En un auténtico rapto de espíritu navideño, intento encontrar
lo positivo de cualquier cosa, hasta del espeluznante avance de la
ultraderecha. Y no, no encuentro nada positivo, pero sí, al menos, gracioso. Lo
es, por ejemplo, oír a gente joven hablando como si fueran nuestros abuelos:
por ejemplo, de la patria y la defensa de los símbolos nacionales (da igual que sean los
españoles que los catalanes o los guarromanenses), la tópica pero
contradictoria demonización de la política, los políticos y lo político; la
identificación entre el feminismo y una guerra de sexos de la que no se tiene
noticia… Es casi enternecedor ver cómo se involucran en la política como si
fuera el fútbol, en términos de filias y fobias, de derrota del adversario, identificación con el
equipo y todas esas cosas que no requieren haber leído un libro en la vida sino
sólo saberse las alineaciones y, desde luego, es de traca ver a las chicas
exaltando la maternidad y la lactancia materna y sustituyendo al anhelado
príncipe azul, no por un amante y compañero sino por un caballero medieval de
armadura y pendón.
Comprendo que –siempre hablando de los chavales jóvenes, porque los adultos no tienen excusa- es una reacción bastante lógica, básicamente, a la globalización, que les sume en el vértigo de no encontrar su identidad a una edad en la que ésta lo significa todo.

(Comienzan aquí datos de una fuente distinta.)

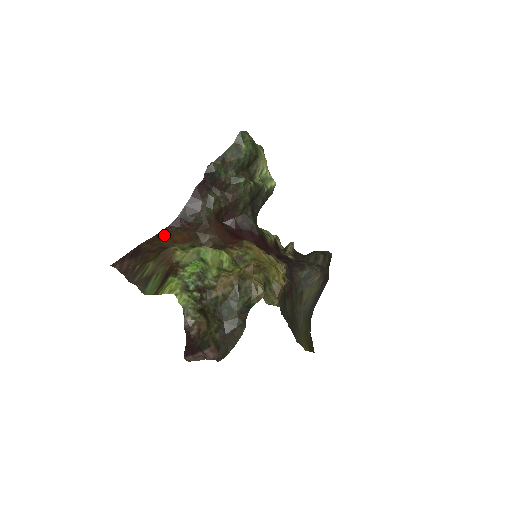
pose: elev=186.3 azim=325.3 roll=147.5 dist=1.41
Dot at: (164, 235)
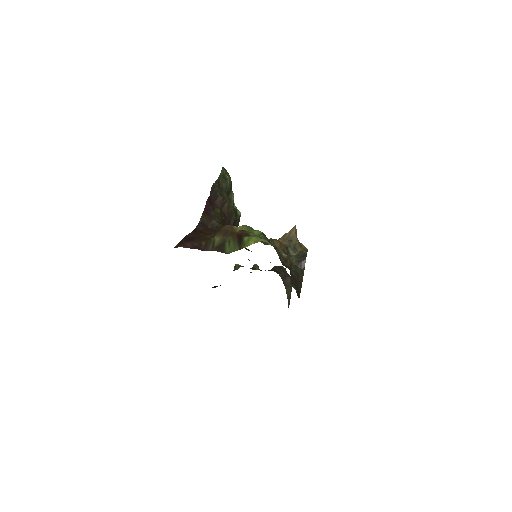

Les perdono que utilicen palabras cuyo contenido desconocen por completo, como igualdad y, sobre todo, libertad; pero, además, les agradezco que estos neorrancios hayan recuperado palabras que estaban ya en el olvido, como rojos y, sobre todo, progres: ¿no es maravilloso que a una la llamen progre cuando anda ya por la tercera dosis de la vacuna? Cuando menos, resulta rejuvenecedor.